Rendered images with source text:
"""
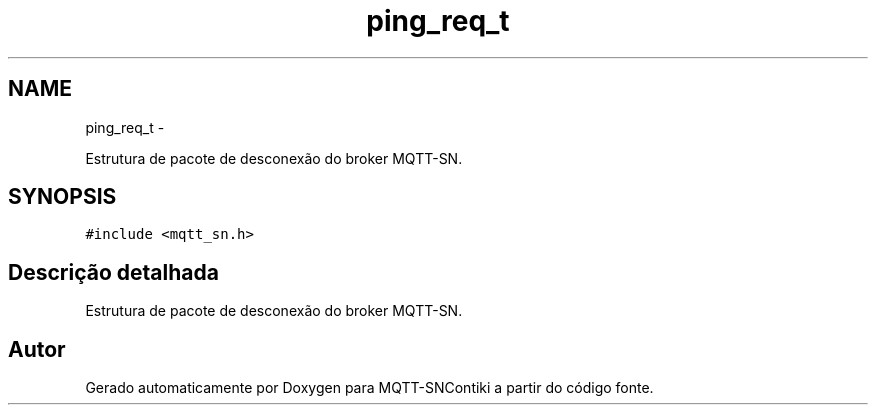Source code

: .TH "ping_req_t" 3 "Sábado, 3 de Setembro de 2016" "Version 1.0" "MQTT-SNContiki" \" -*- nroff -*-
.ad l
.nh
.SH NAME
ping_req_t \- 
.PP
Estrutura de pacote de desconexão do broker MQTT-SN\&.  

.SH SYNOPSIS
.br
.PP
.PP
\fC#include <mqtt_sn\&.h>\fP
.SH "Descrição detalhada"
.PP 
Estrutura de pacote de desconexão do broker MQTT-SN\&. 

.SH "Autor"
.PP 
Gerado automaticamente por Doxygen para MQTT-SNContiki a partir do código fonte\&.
"""
Directions for this task: Once the pictures are set aside, transcribe the remaining lines above exactly.

Exercise answer:
Source code

: .TH "ping_req_t" 3 "Sábado, 3 de Setembro de 2016" "Version 1.0" "MQTT-SNContiki" \" -*- nroff -*-
.ad l
.nh
.SH NAME
ping_req_t \- 
.PP
Estrutura de pacote de desconexão do broker MQTT-SN\&.  

.SH SYNOPSIS
.br
.PP
.PP
\fC#include <mqtt_sn\&.h>\fP
.SH "Descrição detalhada"
.PP 
Estrutura de pacote de desconexão do broker MQTT-SN\&. 

.SH "Autor"
.PP 
Gerado automaticamente por Doxygen para MQTT-SNContiki a partir do código fonte\&.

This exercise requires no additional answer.